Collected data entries

-*-*-

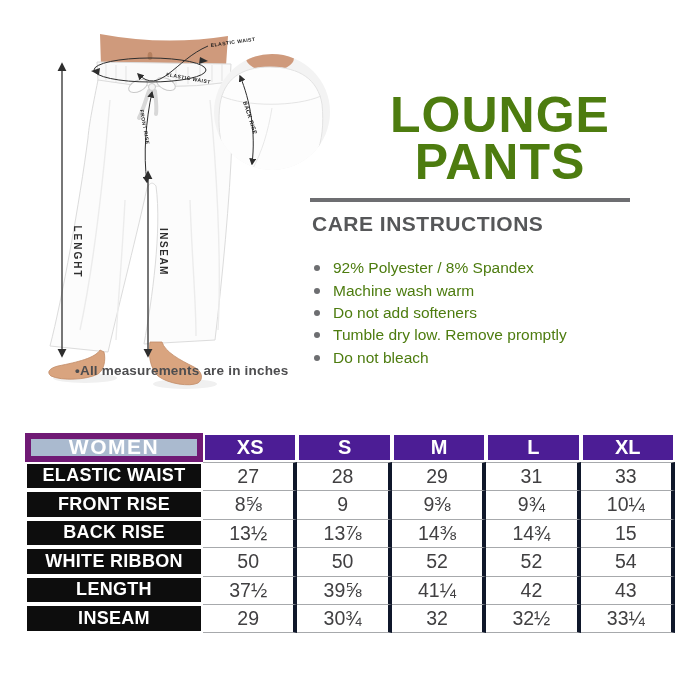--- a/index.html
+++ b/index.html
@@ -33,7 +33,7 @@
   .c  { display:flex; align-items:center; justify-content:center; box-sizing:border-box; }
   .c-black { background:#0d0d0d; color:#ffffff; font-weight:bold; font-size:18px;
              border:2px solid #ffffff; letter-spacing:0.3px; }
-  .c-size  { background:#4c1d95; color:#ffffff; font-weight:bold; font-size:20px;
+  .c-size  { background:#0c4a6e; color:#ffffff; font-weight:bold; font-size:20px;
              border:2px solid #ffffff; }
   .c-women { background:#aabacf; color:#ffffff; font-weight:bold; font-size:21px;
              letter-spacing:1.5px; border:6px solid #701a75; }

-*-*-

Transcribe all records verbatim, no pictures.

--- a/index.html
+++ b/index.html
@@ -33,7 +33,7 @@
   .c  { display:flex; align-items:center; justify-content:center; box-sizing:border-box; }
   .c-black { background:#0d0d0d; color:#ffffff; font-weight:bold; font-size:18px;
              border:2px solid #ffffff; letter-spacing:0.3px; }
-  .c-size  { background:#4c1d95; color:#ffffff; font-weight:bold; font-size:20px;
+  .c-size  { background:#0c4a6e; color:#ffffff; font-weight:bold; font-size:20px;
              border:2px solid #ffffff; }
   .c-women { background:#aabacf; color:#ffffff; font-weight:bold; font-size:21px;
              letter-spacing:1.5px; border:6px solid #701a75; }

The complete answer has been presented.